Virtual Sensing for Structural Health Monitoring of Off-shore Structures

Abstract

Offshore structures are generally subjected to harsh environment with strong tidal current and wind loading, which demands robust and reliable Structural Health Monitoring (SHM) to avoid any catastrophic failure. The growing size, complexity, and harsh environment of offshore structures lead to difficulties in sensor deployment and maintenance. Response at critical locations in complex offshore rigs are inaccessible during sensor deployment. Moreover, their operational environment demands frequent sensor maintenance for uninterrupted monitoring. Virtual sensing addresses these issues by estimating unmeasured responses with the help of measured responses. This dissertation delineates a virtual sensing method based on Kalman state estimator to combine multi-sensor data under non-stationary random excitation.

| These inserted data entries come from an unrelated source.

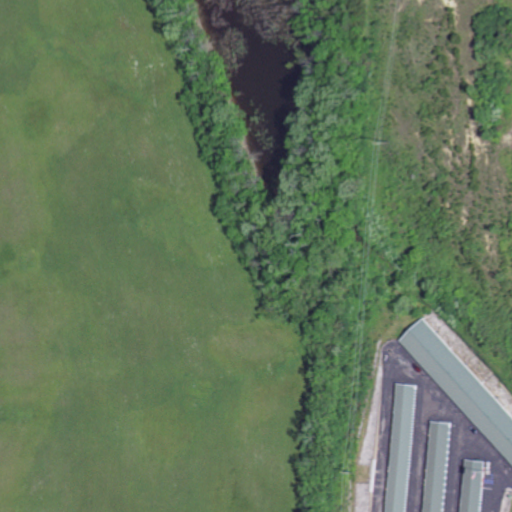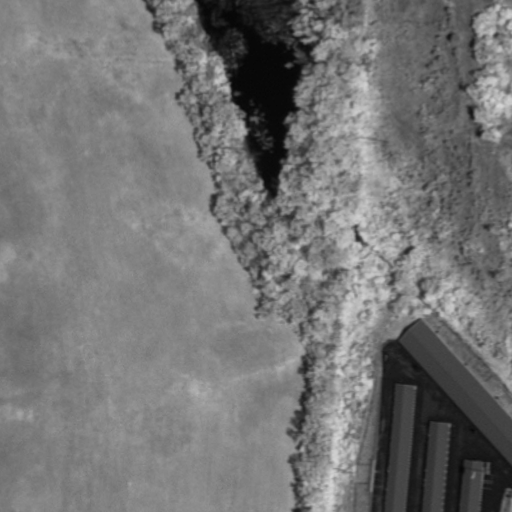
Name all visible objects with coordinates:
building: (464, 382)
building: (402, 448)
building: (439, 467)
building: (475, 486)
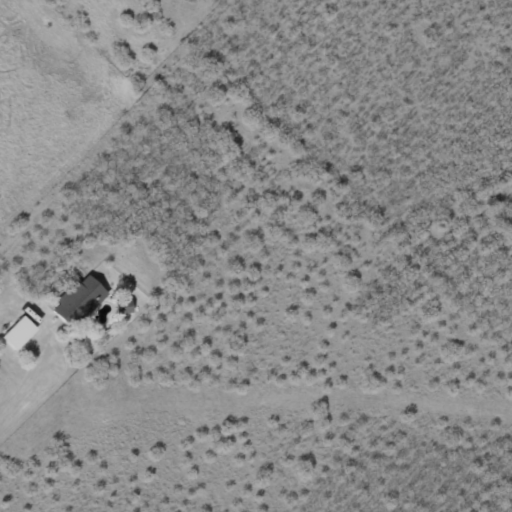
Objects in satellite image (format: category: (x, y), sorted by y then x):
building: (78, 301)
building: (80, 301)
building: (122, 306)
building: (125, 306)
building: (18, 333)
building: (21, 333)
road: (19, 390)
building: (127, 460)
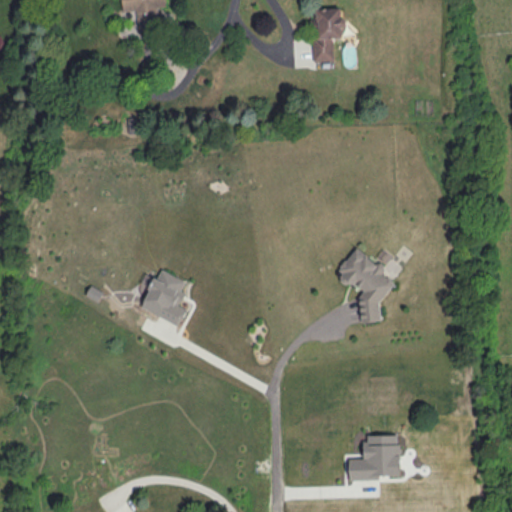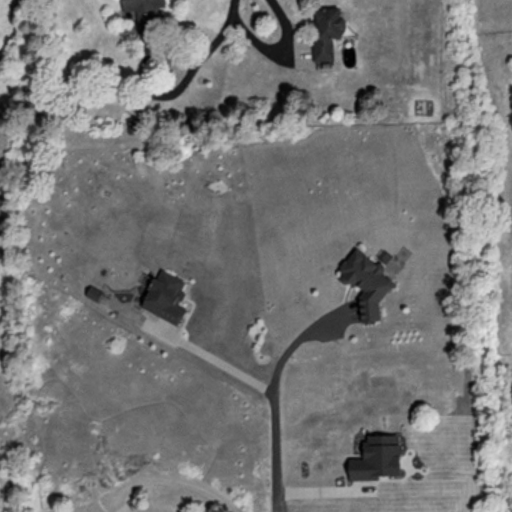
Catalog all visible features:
building: (143, 4)
road: (256, 6)
building: (328, 32)
road: (206, 47)
building: (369, 284)
road: (224, 365)
road: (270, 399)
road: (179, 476)
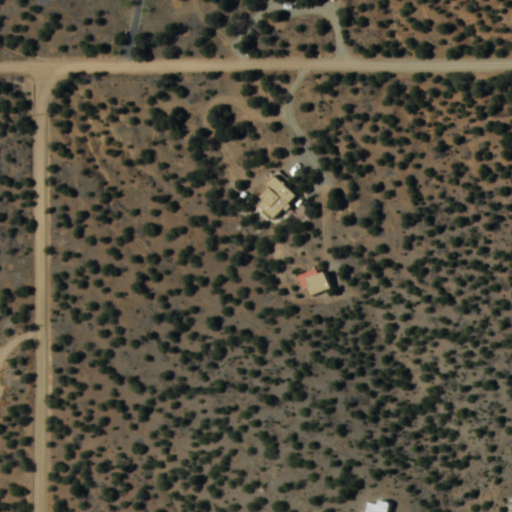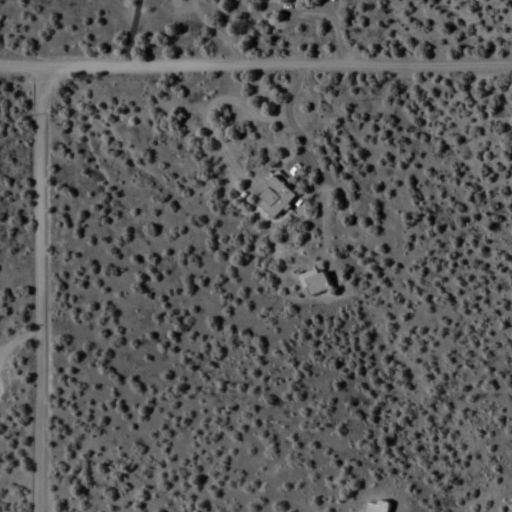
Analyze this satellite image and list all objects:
road: (255, 64)
building: (274, 200)
building: (314, 283)
road: (36, 290)
building: (372, 510)
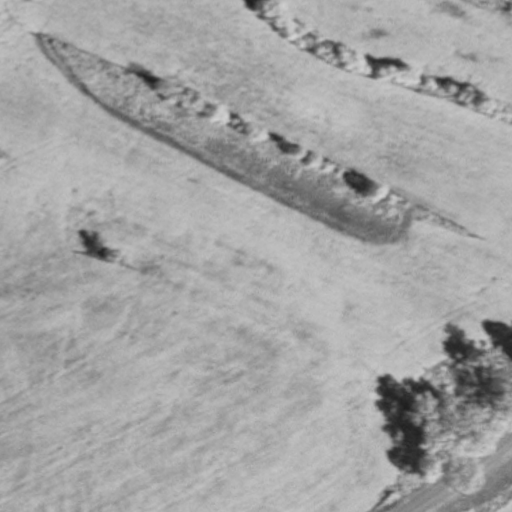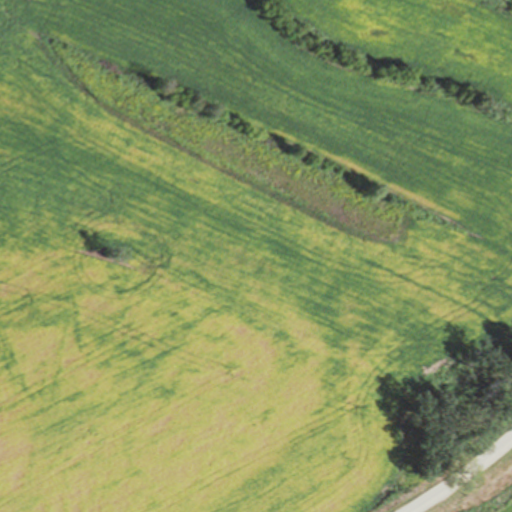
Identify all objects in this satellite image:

The estimation algorithm effectively uses the FE model of a structure to predict and fuse different type of structural response (acceleration, strain, and angular displacement). This study investigates various combinations of sensor fusion to improve the estimation accuracy. In addition, an erroneous model is purposefully used to support the robustness and practicality of estimator. The performance of virtual sensing is successfully verified with numerical and experimental test over simply-supported and bottom fixed off-shore structure. Test results conclude that the unmeasured responses are reasonably recovered form measured responses.